A definite integral with with $\mathrm{e}^{\frac{-1}{\theta(1+x)}}$ in terms of Meijer G-function I have solved the following definite Integral using Mathematica. However, as I am not familiar with Meijer G-functions, it is not trivial for me to use relevant functional identities involving Meijer G-functions in order to prove
$$
\int_0^\infty\frac{\log(1+x)}{\theta^{\kappa} (1+x)^{\kappa+1}} \ \mathrm{e}^{-\frac{1}{\theta(1+x)}} \ \mathrm{d}x = \Gamma\left( \kappa,\frac{1}{\theta} \right) \left( \log(1/\theta) + \log(\theta) \right) + G^{3,0}_{2,3} \left(\frac{1}{\theta} \middle|
\begin{array}{c}
 1,1 \\
 0,0,\kappa \\
\end{array} \right) - \Gamma(\kappa) \left( \log(\theta)+\psi^{(0)}(\kappa) \right)
$$
with the condition that $(\Re(\kappa)>0)$
This equality came out of Mathematica, in whose syntax the right-hand side reads 
MeijerG[{{}, {1, 1}}, {{0, 0, k}, {}}, 
  1/\[Theta]] + (Log[1/\[Theta]] + Log[\[Theta]])*
  Gamma[k, 1/\[Theta]] - 
    Gamma[k]*(Log[\[Theta]] + PolyGamma[0, k])

This question is related to 
NB: This question is related to:
A definite integral in terms of Meijer G-function
to which @Leucippus has given an interesting answer
 A: Let $\alpha = -1/\theta$. Show that
$$ \int_{\mathbb R^+} \frac {\ln(x + 1)} {(x + 1)^p} dx =
-\frac d {dp} \int_{\mathbb R^+} \frac {1} {(x + 1)^p} dx =
\frac 1 {(p - 1)^2}, \quad \operatorname {Re} p > 1$$
and that
$$\int_{\mathbb R^+}
 \frac {\ln(x + 1)} {(x + 1)^{\kappa + 1}} e^{\alpha/(x + 1)} dx =
\sum_{j \geq 0} \int_{\mathbb R^+}
 \frac {\ln(x + 1)} {(x + 1)^{\kappa + 1}}
 \frac {\alpha^j} {j! (x + 1)^j} dx = \\
\sum_{j \geq 0} \frac {\alpha^j} {j! (\kappa + j)^2} =
\kappa^{-2} \hspace {1px} {_2 F_2}(\kappa, \kappa; \kappa + 1, \kappa + 1; \alpha)$$
(the last step is optional).

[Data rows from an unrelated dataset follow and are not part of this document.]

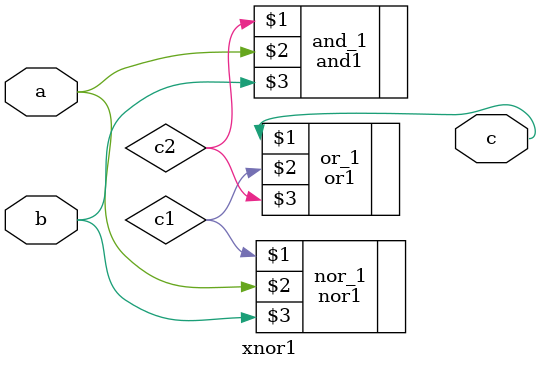
<source format=v>
module xnor1(output c, input a, input b);

wire a1, b1, c1, c2;

nor1 nor_1(c1, a, b);
and1 and_1(c2, a, b);
or1 or_1(c, c1, c2);

endmodule
</source>
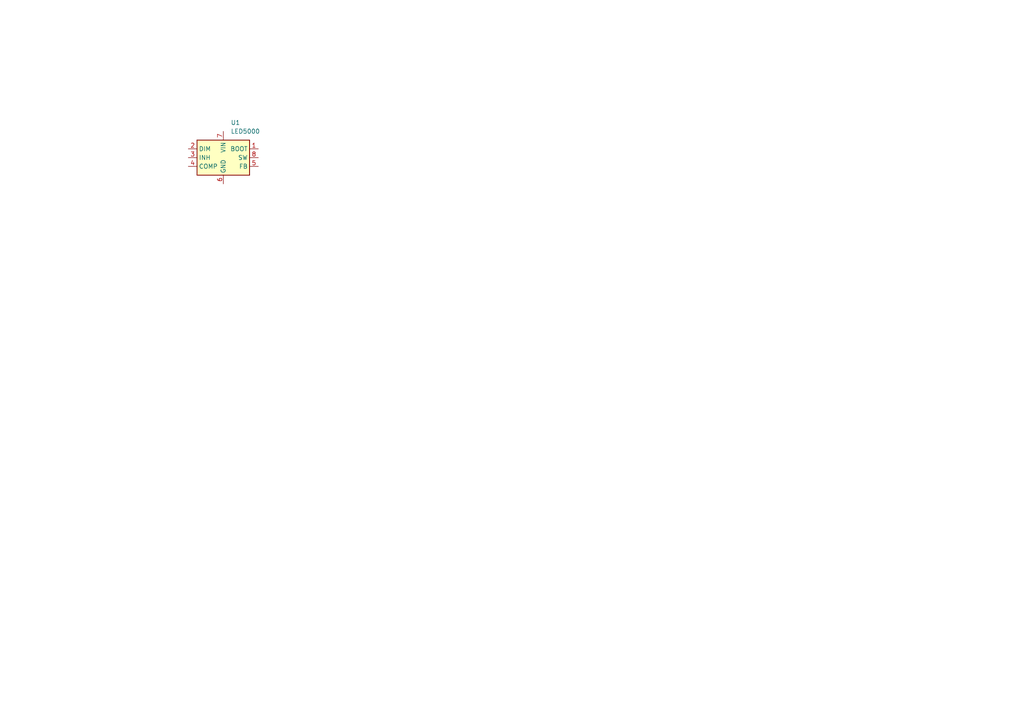
<source format=kicad_sch>
(kicad_sch
	(version 20250114)
	(generator "eeschema")
	(generator_version "9.0")
	(uuid "45a2d955-35d2-4aa4-8837-0426fbe28a29")
	(paper "A4")
	
	(symbol
		(lib_id "Driver_LED:LED5000")
		(at 64.77 45.72 0)
		(unit 1)
		(exclude_from_sim no)
		(in_bom yes)
		(on_board yes)
		(dnp no)
		(fields_autoplaced yes)
		(uuid "3b9d691d-feac-4f72-baf6-df9bf9c1613a")
		(property "Reference" "U1"
			(at 66.9133 35.56 0)
			(effects
				(font
					(size 1.27 1.27)
				)
				(justify left)
			)
		)
		(property "Value" "LED5000"
			(at 66.9133 38.1 0)
			(effects
				(font
					(size 1.27 1.27)
				)
				(justify left)
			)
		)
		(property "Footprint" "Package_SO:HSOP-8-1EP_3.9x4.9mm_P1.27mm_EP2.41x3.1mm"
			(at 71.12 54.61 0)
			(effects
				(font
					(size 1.27 1.27)
				)
				(justify left)
				(hide yes)
			)
		)
		(property "Datasheet" "https://www.st.com/resource/en/datasheet/led5000.pdf"
			(at 62.23 54.61 0)
			(effects
				(font
					(size 1.27 1.27)
				)
				(hide yes)
			)
		)
		(property "Description" "3A monolithic step-down current source with dimming, HSOP-8"
			(at 64.77 45.72 0)
			(effects
				(font
					(size 1.27 1.27)
				)
				(hide yes)
			)
		)
		(pin "4"
			(uuid "ef1852eb-1b9f-4831-9975-1ee7bab7e994")
		)
		(pin "1"
			(uuid "534b2d0c-9c75-42b4-a6b5-561c08d5be1b")
		)
		(pin "8"
			(uuid "1b30e38c-c1a8-453a-b70d-75b16a046ce2")
		)
		(pin "3"
			(uuid "11870502-ecb1-4c38-8ebf-efbf87f4188e")
		)
		(pin "2"
			(uuid "9cdab06d-9890-4f23-ace4-08b98908fbc9")
		)
		(pin "9"
			(uuid "35399d72-ac7d-4c36-a790-19b34ccb70a8")
		)
		(pin "5"
			(uuid "eeffab3c-3772-47ae-900a-b6faeb206927")
		)
		(pin "7"
			(uuid "21e7da80-65ef-4778-9226-c184cb8e2ff8")
		)
		(pin "6"
			(uuid "ef30be78-f983-4595-8967-0a642b718c80")
		)
		(instances
			(project ""
				(path "/2cb6f94b-272a-4ed7-b08d-c3630bda6156/334a84ed-29ea-43c8-926f-91a0c21c840d"
					(reference "U1")
					(unit 1)
				)
			)
		)
	)
)

</source>
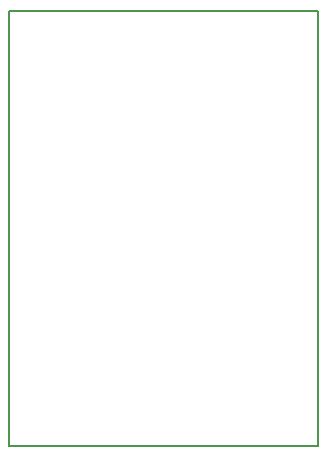
<source format=gm1>
G04 #@! TF.FileFunction,Profile,NP*
%FSLAX46Y46*%
G04 Gerber Fmt 4.6, Leading zero omitted, Abs format (unit mm)*
G04 Created by KiCad (PCBNEW 4.0.7-e2-6376~58~ubuntu16.04.1) date Thu Jan  4 23:54:05 2018*
%MOMM*%
%LPD*%
G01*
G04 APERTURE LIST*
%ADD10C,0.020000*%
%ADD11C,0.150000*%
G04 APERTURE END LIST*
D10*
D11*
X143510000Y-142494000D02*
X144526000Y-142494000D01*
X143510000Y-105664000D02*
X143510000Y-142494000D01*
X144526000Y-105664000D02*
X143510000Y-105664000D01*
X169672000Y-142494000D02*
X168402000Y-142494000D01*
X169672000Y-105664000D02*
X169672000Y-142494000D01*
X168402000Y-105664000D02*
X169672000Y-105664000D01*
X144526000Y-105664000D02*
X168402000Y-105664000D01*
X144526000Y-142494000D02*
X168402000Y-142494000D01*
X168402000Y-142494000D02*
X144526000Y-142494000D01*
M02*

</source>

Then apply the residue theorem to the integral representation of the G-function:
$$\operatorname* {Res}_{s = 0}
 \frac {\Gamma^2(s) \Gamma(\kappa + s)} {\Gamma^2(1 + s)} (-\alpha)^{-s} =
\Gamma(\kappa) (\psi(\kappa) - \ln(-\alpha)), \\
\operatorname* {Res}_{s = -\kappa - j}
 \frac {\Gamma^2(s) \Gamma(\kappa + s)} {\Gamma^2(1 + s)} (-\alpha)^{-s} =
\frac {(-\alpha)^\kappa \alpha^j} {j! (\kappa + j)^2},
\quad j \in \mathbb N^0.$$
If we're taking the principal branches of $z^p$ and $\ln z$, then $\ln \theta + \ln(1/\theta) = 0$  and $\theta^p (1/\theta)^p = 1$ for $\theta \not \in (-\infty, 0]$, so the two formulas match for those values of $\theta$.